#### Extrait retenu:
╔══

Le journalisme connaît une mutation majeure depuis l'explosion de la bulle Internet. Entre les évolutions sociétales, l'équilibre économique fragile des rédactions et la nécessité de générer des articles en temps réel 24h/24h, la course à l'information est devenue une guerre sans merci auxquelles participent tous les sites de presse en ligne, d'actualités sportives ou médiatiques, etc.
Si je m'exprime à ce sujet aujourd'hui, c'est tout simplement parce qu'à l'origine, j'ai été formé pour être chef de projet et rédacteur web. J'ai effectivement obtenu un master "web-éditorial", durant lequel j'ai eu de nombreux cours sur les techniques de rédaction papier et web, notamment avec des journalistes du journal Le Monde et de l'AFP. Sans faire de moi un "professionnel" du journalisme, je pense en toute humilité avoir au moins des bases sérieuses pour discuter de ce sujet ici avec vous.
Les qualités requises aux journalistes
Il ne suffit pas de rédiger proprement pour être journaliste, il faut aussi se donner les moyens de réussir en respectant des facteurs de base indémodables. En effet, rédiger pour rédiger n'a que peu d'intérêt, et même le référenceur web qu'il m'arrive d'être peut confirmer cela, il ne suffit pas de plaire à Google pour être rédacteur web... ^^
Lors des cours de web-éditorial que j'ai reçus à l'université, de nombreuses qualités ont été mises en avant pour démontrer ce qui fait l'essence même du bon journalisme. Tout d'abord, considérons qu'une information est une donnée qui intéresse un public défini dans un contexte précis (proximité temporelle, géographique, institutionnelle...). La première qualité du journaliste est bien entendu de répondre le plus rapidement possible à cette information, mais aussi de fournir suffisamment d'éléments intéressants pour que celle-ci soit traitée en détail. Cela peut sembler simple sur le papier, mais hormis quelques médias de qualité, il faut bien avouer que les rédactions ciblent plus souvent l'audience que l'information...

╚══

#### Extrait des données:

╔══

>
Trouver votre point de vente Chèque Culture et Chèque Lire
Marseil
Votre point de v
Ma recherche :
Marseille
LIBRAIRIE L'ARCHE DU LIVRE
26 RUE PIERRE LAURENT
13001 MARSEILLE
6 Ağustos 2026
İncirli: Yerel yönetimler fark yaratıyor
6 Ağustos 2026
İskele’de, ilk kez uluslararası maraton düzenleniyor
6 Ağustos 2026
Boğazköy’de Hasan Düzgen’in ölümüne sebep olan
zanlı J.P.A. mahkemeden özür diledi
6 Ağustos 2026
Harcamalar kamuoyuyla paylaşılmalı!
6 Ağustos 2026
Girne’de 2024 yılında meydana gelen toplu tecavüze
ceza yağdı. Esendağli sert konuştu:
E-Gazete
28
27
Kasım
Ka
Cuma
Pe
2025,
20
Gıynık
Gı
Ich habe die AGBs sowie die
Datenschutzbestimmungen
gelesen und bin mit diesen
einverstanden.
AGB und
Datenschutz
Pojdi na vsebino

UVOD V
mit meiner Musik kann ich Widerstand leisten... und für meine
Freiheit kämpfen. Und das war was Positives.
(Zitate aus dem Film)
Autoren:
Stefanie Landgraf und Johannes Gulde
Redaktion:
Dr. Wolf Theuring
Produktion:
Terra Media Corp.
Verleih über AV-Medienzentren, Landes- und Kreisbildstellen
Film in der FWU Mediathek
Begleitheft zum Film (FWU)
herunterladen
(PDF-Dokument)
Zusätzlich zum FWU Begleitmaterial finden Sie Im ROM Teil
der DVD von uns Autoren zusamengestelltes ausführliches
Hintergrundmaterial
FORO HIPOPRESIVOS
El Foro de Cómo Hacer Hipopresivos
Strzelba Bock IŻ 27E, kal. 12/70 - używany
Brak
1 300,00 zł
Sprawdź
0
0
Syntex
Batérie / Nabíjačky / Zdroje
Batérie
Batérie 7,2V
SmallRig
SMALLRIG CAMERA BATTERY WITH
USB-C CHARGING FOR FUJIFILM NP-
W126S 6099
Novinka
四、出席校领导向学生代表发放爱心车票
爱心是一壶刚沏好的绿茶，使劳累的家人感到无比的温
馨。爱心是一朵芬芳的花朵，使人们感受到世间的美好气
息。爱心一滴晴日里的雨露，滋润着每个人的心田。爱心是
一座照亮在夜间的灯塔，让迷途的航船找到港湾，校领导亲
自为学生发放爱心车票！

╚══

#### Consigne:
Restituez sans modification le passage du texte consacré au journalisme qui commence aux mots « Si je m'exprime » et s'achève après les mots « ici avec vous. ». Fondez-vous exclusivement sur le texte consacré au journalisme.

#### Réponse:
Si je m'exprime à ce sujet aujourd'hui, c'est tout simplement parce qu'à l'origine, j'ai été formé pour être chef de projet et rédacteur web. J'ai effectivement obtenu un master "web-éditorial", durant lequel j'ai eu de nombreux cours sur les techniques de rédaction papier et web, notamment avec des journalistes du journal Le Monde et de l'AFP. Sans faire de moi un "professionnel" du journalisme, je pense en toute humilité avoir au moins des bases sérieuses pour discuter de ce sujet ici avec vous.